▸ SHORT TASK: Retype the lines from the one containing "order: Gentianales" through the one containing "locality: Hassan District, Mysore, Makanhalli.", inclusive, with no changes.

Dataset items
━━━━━━━━━━━━━━━━━━━━
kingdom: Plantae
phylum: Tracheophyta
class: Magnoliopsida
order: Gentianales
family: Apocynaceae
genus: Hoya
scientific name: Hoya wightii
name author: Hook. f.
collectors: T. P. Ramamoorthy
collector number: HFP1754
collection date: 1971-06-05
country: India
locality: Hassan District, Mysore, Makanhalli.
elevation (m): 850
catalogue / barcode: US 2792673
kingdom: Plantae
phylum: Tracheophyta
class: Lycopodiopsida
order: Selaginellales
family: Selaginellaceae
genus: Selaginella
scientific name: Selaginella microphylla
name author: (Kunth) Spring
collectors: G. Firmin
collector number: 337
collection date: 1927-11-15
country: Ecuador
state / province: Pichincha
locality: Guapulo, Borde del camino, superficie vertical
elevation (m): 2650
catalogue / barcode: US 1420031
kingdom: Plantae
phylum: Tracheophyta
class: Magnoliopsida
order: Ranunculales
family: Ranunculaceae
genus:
━━━━━━━━━━━━━━━━━━━━
▸ ANSWER TO THE EXERCISE:
order: Gentianales
family: Apocynaceae
genus: Hoya
scientific name: Hoya wightii
name author: Hook. f.
collectors: T. P. Ramamoorthy
collector number: HFP1754
collection date: 1971-06-05
country: India
locality: Hassan District, Mysore, Makanhalli.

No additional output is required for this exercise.